Col terzo motivo viene denunciata la violazione e la falsa applicazione dell'art.109, 2 comma, legge fallimentare in base alla considerazione che il provvedimento impugnato avrebbe erroneamente argomentato dall'inciso "se del caso", contenuto nella norma suddetta, che i crediti prededucibili sono anteposti a quelli ipotecari solo in via eventuale. mentre avrebbe dovuto più, correttamente desumerne l'unita, di disciplina tra i crediti derivanti dall'amministrazione controllata e il compenso spettante al curatore, che diritto ad un eventuale acconto sul compenso finale, da prelevarsi dal ricavato della vendita degli immobili ipotecari. La censura non ha fondamento poiché il richiamo all'art.109 legge fallimentare contenuto nella motivazione del provvedimento impugnato dev'essere interpretato, nella sua sinteticità, con riferimento all'orientamento giurisprudenziale richiamato quale giurisprudenza consolidata, secondo cui l'inciso in questione dev'essere inteso nel senso che dalla somma ricavata dalla vendita degli immobili ipotecati debbono essere detratte obbligatoriamente le spese di procedura e di amministrazione, e può essere detratta, a discrezione del giudice delegato, una somma ulteriore da attribuire al curatore in acconto, a titolo di compenso per l'opera particolare da lui svolta in favore dei creditori ipotecari per l'amministrazione dei beni ipotecati e la successiva vendita degli stessi, senza che ciò implichi necessariamente alcune ulteriore detrazione a favore dei crediti di cui all'art.111, n. 1, cod.proc.civ. con riferimento alla continuazione dell'esercizio dell'impresa, salvo che essa non sia ridondata in un vantaggio immediato e diretto per gli immobili ipotecati e nei limiti delle maggiori utilità derivate ai creditori ipotecari.

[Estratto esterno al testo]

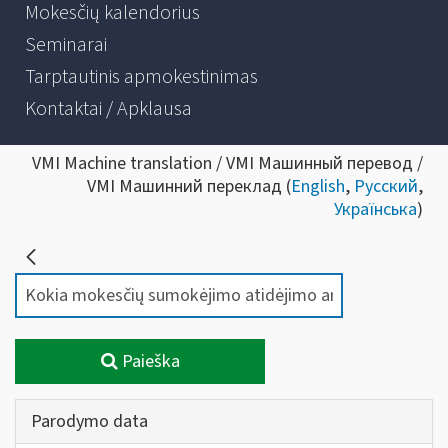
Mokesčių kalendorius
Seminarai
Tarptautinis apmokestinimas
Kontaktai / Apklausa
VMI Machine translation / VMI Машинный перевод /
VMI Машинний переклад (
English
,
Русский
,
Українська
)
Paieška
Parodymo data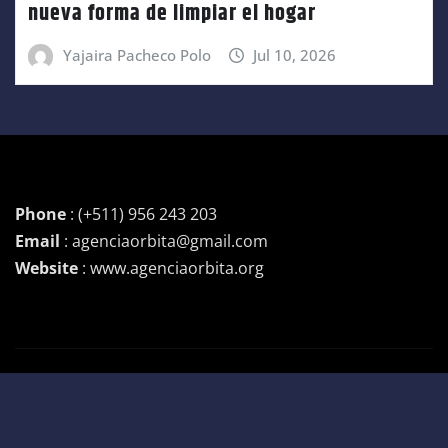
nueva forma de limpiar el hogar
Yajaira Pacheco Polo
Jul 10, 2026
Phone
: (+511) 956 243 203
Email
: agenciaorbita@gmail.com
Website
: www.agenciaorbita.org
Copyright © 2026 | Funciona con
WordPress
|
Newsio
por
ThemeArile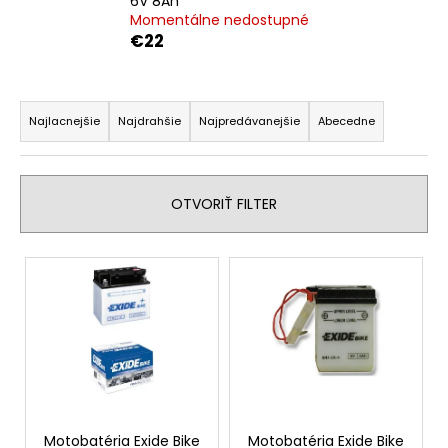
č
6V 8Ah
Momentálne nedostupné
a
€22
m
e
R
a
Najlacnejšie
Najdrahšie
Najpredávanejšie
Abecedne
d
e
n
OTVORIŤ FILTER
i
e
V
p
ý
r
p
o
i
d
s
u
p
k
r
t
o
Motobatéria Exide Bike
Motobatéria Exide Bike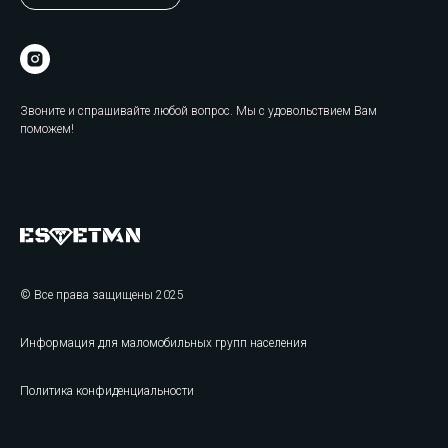
Звоните и спрашивайте любой вопрос. Мы с удовольствием Вам
поможем!
© Все права защищены 2025
Информация для маломобильных групп населения
Политика конфиденциальности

Con il quarto motivo viene denunciata la violazione e la falsa applicazione dell'art. 108, 1 comma, legge fallimentare in relazione all'art. 360, n. 3, cod. proc. civ. per aver il provvedimento impugnato attribuito una speciale rilevanza ai crediti garantiti da ipoteca rispetto a quelli ammessi in prededuzione facendola derivare dall'assenso richiesto ai creditori assistiti da garanzia reale per la vendita senza incanto degli immobili ipotecati.

La censura è priva di rilievo in quanto si appunta contro una delle argomentazioni concorrenti, addotte dal tribunale per giustificare la posizione di speciale tutela accordata dal legislatore ai creditori ipotecari rispetto ai titoli di crediti prededucibili, e priva in quanto tale di autonoma rilevanza, sicché le doglianze del ricorrente restano travolte dalle ragioni esposte nell'esame del primo motivo e il loro esame deve ritenersi assorbito. In conclusione, perciò, il ricorso non merita accoglimento e deve essere respinto.

La mancata costituzione degliintimi preclude qualsiasi statuizione in ordine alla disciplina delle spese giudiziali.

 

P.Q.M.

La Corte rigetta il ricorso. Nulla per le spese.

Cosi deciso in Roma, il 13 gennaio 1994.

DEPOSITATA IN CANCELLERIA IL 20 GIUGNO 1994.